Summary: Previous research suggests that everyone who achieves their goals
ends up equally happy, but this study suggests that people who set (and
achieve) ambitious goals have a greater level of satisfaction compared to
those who set conservative goals.

That's my own summary. It sounds patently obvious, and I'm surprised that
previous research indicated that people would have equal satisfaction for
goals of various difficulty.

------
pedalpete
the article sites 'Consumers who set ambitious goals', but what are these
goals that consumers are setting?

From a business perspective, there is another reason to set ambitious goals,
more than just your own happiness and satisfaction.

First, for your employees. Ambitious goals can be more of a motivating factor.

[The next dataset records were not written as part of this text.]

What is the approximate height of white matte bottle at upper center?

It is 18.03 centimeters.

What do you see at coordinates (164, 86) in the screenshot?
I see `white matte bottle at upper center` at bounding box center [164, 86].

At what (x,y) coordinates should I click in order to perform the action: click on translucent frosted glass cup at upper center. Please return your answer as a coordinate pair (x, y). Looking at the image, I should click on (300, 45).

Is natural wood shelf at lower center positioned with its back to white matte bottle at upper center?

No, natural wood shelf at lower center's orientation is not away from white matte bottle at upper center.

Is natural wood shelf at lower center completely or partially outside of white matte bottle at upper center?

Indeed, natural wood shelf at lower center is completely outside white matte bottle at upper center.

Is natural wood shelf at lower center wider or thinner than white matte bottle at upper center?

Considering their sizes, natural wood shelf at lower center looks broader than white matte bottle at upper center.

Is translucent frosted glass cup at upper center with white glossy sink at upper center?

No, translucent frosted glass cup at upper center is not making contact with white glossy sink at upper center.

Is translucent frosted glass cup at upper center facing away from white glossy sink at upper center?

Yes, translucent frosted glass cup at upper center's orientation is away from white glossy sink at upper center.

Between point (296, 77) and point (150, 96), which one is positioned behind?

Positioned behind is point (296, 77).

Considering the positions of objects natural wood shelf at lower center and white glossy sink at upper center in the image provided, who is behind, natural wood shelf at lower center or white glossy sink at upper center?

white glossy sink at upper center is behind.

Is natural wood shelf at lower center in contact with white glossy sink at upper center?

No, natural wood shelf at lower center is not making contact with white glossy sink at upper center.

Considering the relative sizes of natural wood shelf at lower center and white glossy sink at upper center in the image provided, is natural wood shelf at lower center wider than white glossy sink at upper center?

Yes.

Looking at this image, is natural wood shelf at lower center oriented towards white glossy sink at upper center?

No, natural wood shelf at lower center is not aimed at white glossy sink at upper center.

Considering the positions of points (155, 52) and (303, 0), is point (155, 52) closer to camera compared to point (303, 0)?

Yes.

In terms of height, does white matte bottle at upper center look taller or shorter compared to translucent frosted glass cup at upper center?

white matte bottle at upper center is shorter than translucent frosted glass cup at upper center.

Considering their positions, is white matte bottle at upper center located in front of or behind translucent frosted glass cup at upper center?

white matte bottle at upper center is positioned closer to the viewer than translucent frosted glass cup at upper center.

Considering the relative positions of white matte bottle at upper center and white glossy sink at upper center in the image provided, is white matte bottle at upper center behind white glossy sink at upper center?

Second is for investors (if you have them). Not only are you reaching for the
stars, and looking to knock it out of the park, but along with more than just
a greater return, the investor can feel like they have made a significant
difference in helping you to change the world.

------
mantalk
This is actually one of the best blogs on the Internet. Thrilled to see this
on HN.

------
petervandijck
Big goals, babysteps.

------
evanrlew
Big goals with a pinch of common sense.